Cloning and characterization of DNA sequences complementary to messenger ribonucleic acids coding for the synthesis of two surface antigens of Trypanosoma brucei

Abstract

Full length double-stranded complementary DNAs (ds cDNAs) could be synthesized on mRNAs enriched in sequences coding for the synthesis of the variant specific antigens (VSAs) AnTat 1.1 and AnTat 1.8 from Trypanosoma brucei brucei. The size of these ds cDNAs is about 1700 and 1850 base pairs for AnTat 1.1 and AnTat 1.8 respectively. The ds cDNAs were cloned in the plasmid pBR322; two clones harboring a copy of each coding sequence were selected. Both the hybrid-arrested translation and the positive hybridization elution methods confirmed that these recombinants contain VSA-specific inserts. A restriction map was constructed in each case.
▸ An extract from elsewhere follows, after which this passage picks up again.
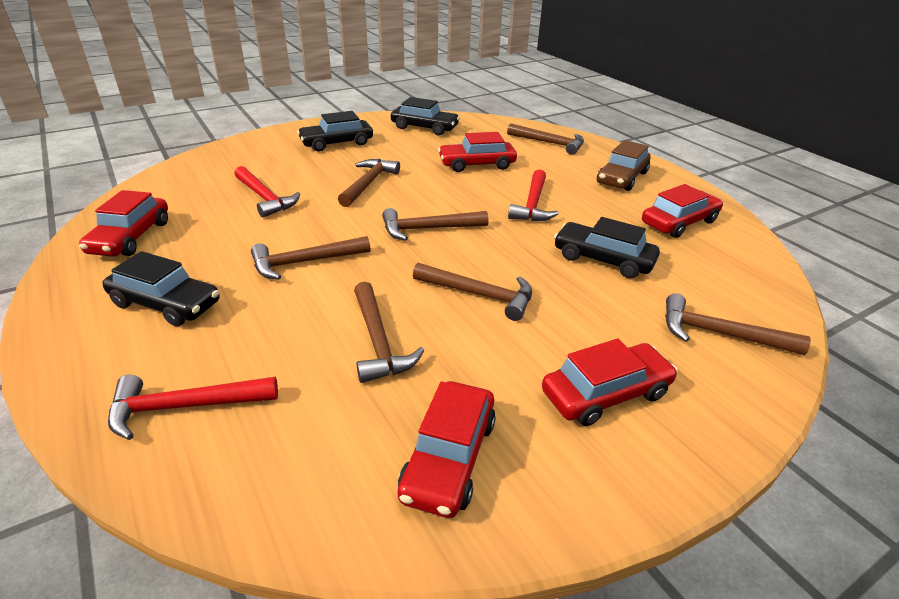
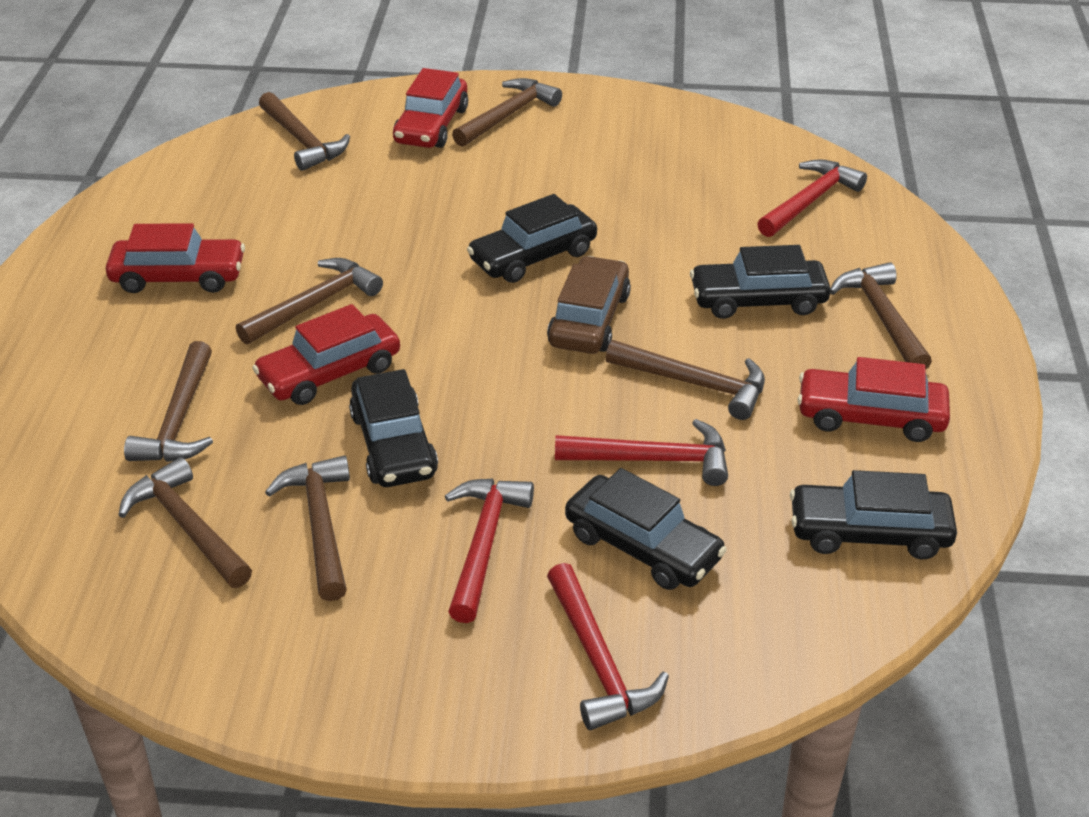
black car: [102,251,219,326] [297,111,373,152] [391,97,460,135] [554,217,660,278] = 4 -> [349,369,438,487] [467,194,597,283] [565,468,727,590] [690,245,831,319] [790,470,957,560] = 5
brown hammer: [251,236,370,280] [338,159,400,207] [354,282,424,383] [382,208,488,241] [413,263,532,321] [507,123,584,155] [665,293,811,355] = 7 -> [118,457,252,588] [124,341,213,462] [236,258,383,345] [259,92,350,171] [265,455,350,601] [452,78,562,147] [606,340,765,420] [830,262,932,369] = 8
red car: [79,190,168,257] [398,381,496,518] [438,132,517,172] [542,339,678,426] [642,184,723,238] = 5 -> [106,223,245,293] [252,304,400,405] [393,68,468,148] [797,357,950,442] = 4
red hammer: [108,375,278,440] [234,166,300,218] [508,169,559,221] = 3 -> [445,478,534,623] [547,563,669,730] [555,419,728,486] [757,159,867,237] = 4

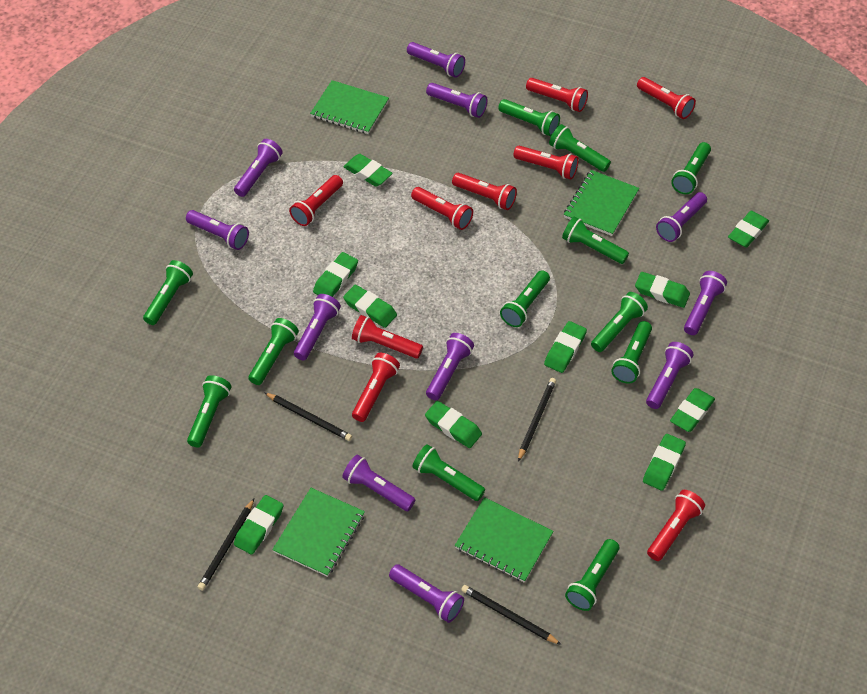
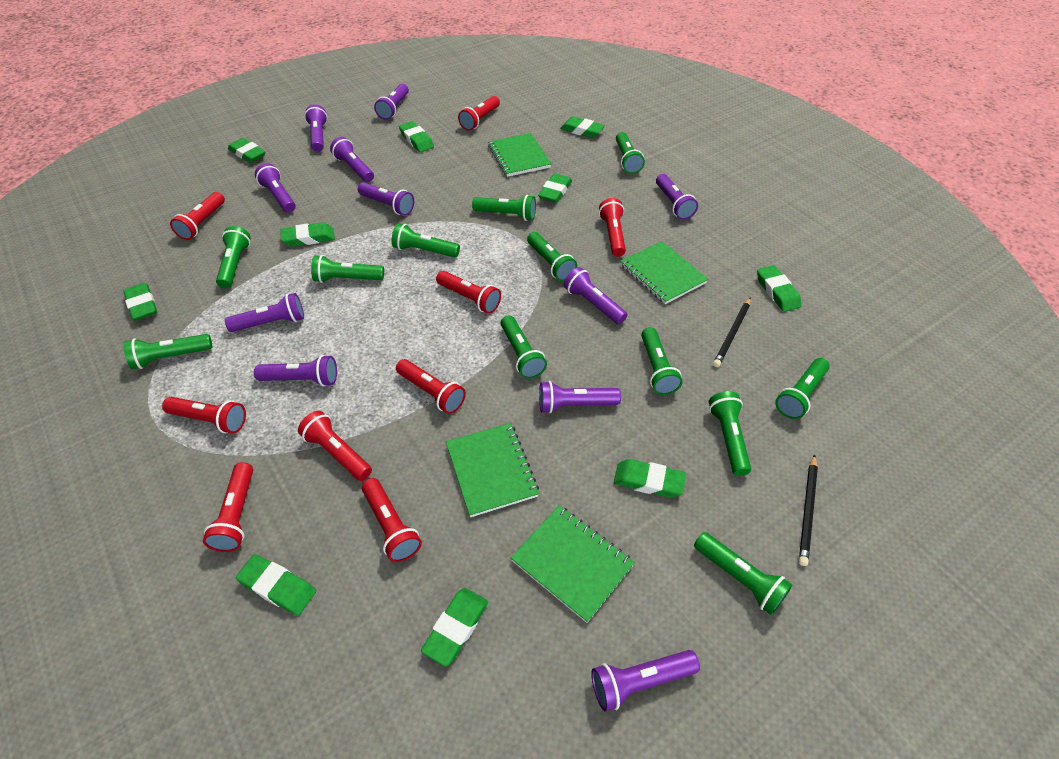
black pencil: [198,499,254,590] [264,392,352,441] [461,585,562,645] [518,378,556,462] = 4 -> [713,297,751,367] [799,454,818,566] = 2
The two sequences seem to be inserted in a reversed 3'--5' orientation, respective to the plasmid polarity. The AnTat 1.8 cloned sequence is a palindrome probably due to a cloning artefact. Hybridization of the cloned DNAs with "Northern" blots of total or poly(A)+ RNA revealed in each case a single, specific band. The expression of these VSA genes appears thus to be regulated at the transcriptional level.